Method to compute the Vertical List quality value using the dictionary of parameters passed by parameter. This method uses the parameters ‘tp’ and ‘fp’ of the Vertical List, not of the dictionary of parameters passed by parameter. IMPORTANT: this method does not modify the Vertical List.

Parameters:

quality_measure (subgroups.quality_measures.quality_measure.QualityMeasure) – the quality measure which is used.
dict_of_parameters (dict[str, typing.Union[int, float]]) – python dictionary which contains all needed parameters with which to compute the Vertical List quality value. IMPORTANT: this method uses the ‘tp’ and ‘fp’ parameters of the Vertical List, not of the dictionary of parameters passed by parameter.

Return type:

float

Returns:

the computed value for the Vertical List quality value.
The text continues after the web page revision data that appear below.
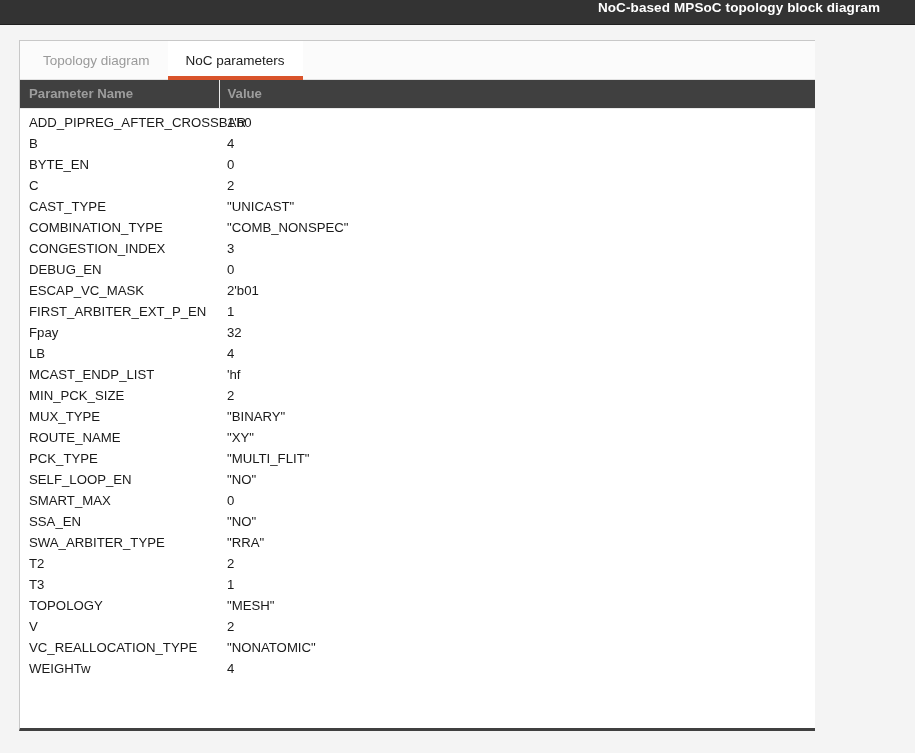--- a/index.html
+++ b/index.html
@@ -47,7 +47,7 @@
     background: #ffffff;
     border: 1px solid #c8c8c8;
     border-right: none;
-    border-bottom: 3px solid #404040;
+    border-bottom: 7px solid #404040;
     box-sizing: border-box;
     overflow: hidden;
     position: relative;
property fp: int: The number of dataset instances which are covered by the selectors (‘list_of_selectors’), but not by the target.
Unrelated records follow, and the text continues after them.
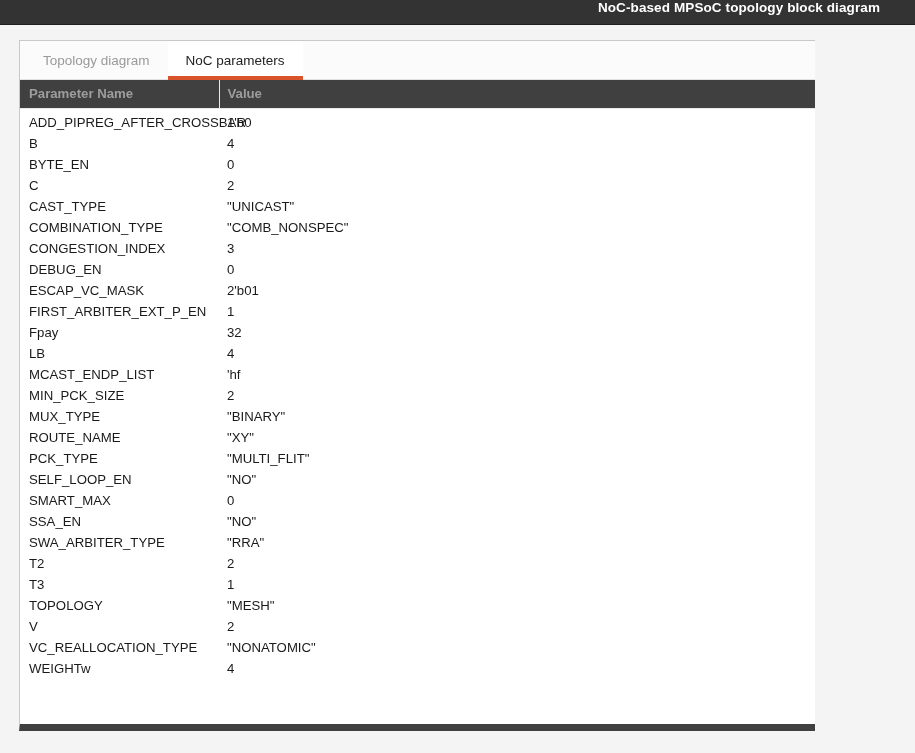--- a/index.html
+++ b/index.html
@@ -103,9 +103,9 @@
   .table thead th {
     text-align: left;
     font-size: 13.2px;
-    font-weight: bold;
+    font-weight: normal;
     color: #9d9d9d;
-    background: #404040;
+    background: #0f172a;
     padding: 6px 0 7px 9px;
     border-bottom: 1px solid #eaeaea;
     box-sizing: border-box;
join(other_vertical_list, quality_measure, dict_of_parameters, return_None_if_n_is_0=False)[source]

Method to create a new Vertical List as a result of the join of two Vertical Lists. The join of two Vertical Lists implies the following: (1) the last selector of the list of selectors of the second Vertical List is added to the end of the list of selectors of the first Vertical List, and (2) the new sequences of IDs (both) are the intersection of the corresponding original ones.

Parameters:

other_vertical_list (subgroups.data_structures.vertical_list_with_sets.VerticalListWithSets) – the Vertical List with which to make the join.
quality_measure (subgroups.quality_measures.quality_measure.QualityMeasure) – the quality measure which is used to compute the quality value of the created Vertical List.
dict_of_parameters (dict[str, typing.Union[int, float]]) – python dictionary which contains all needed parameters with which to compute the Vertical List quality value. IMPORTANT: this method uses the ‘tp’ and ‘fp’ parameters of the created Vertical List, not of the dictionary of parameters passed by parameter.
return_None_if_n_is_0 (bool) – if the subgroup parameter n (i.e., tp + fp) of the resulting Vertical List (i.e., the join) is 0, this means that both sequence of instances are empty and, therefore, this means that the pattern represented by the Vertical List is not in any instance in the dataset. If the parameter ‘return_None_if_n_is_0’ is True, None will be returned instead of a Vertical List object. By default, this parameter is False.

Return type:

typing.Optional[subgroups.data_structures.vertical_list_with_sets.VerticalListWithSets]

Returns:

a new Vertical List as a result of the join of this Vertical List (self) and ‘other_vertical_list’.

property n: int: The number of dataset instances which are covered by the selectors (‘list_of_selectors’), no matter the target.

property sequence_of_instances_fp: set[int]: The sequence of IDs of the dataset instances which are covered by the selectors (‘list_of_selectors’), but not by the target.

property sequence_of_instances_tp: set[int]: The sequence of IDs of the dataset instances which are covered by the selectors (‘list_of_selectors’) and also by the target.

property tp: int: The number of dataset instances which are covered by the selectors (‘list_of_selectors’) and also by the target.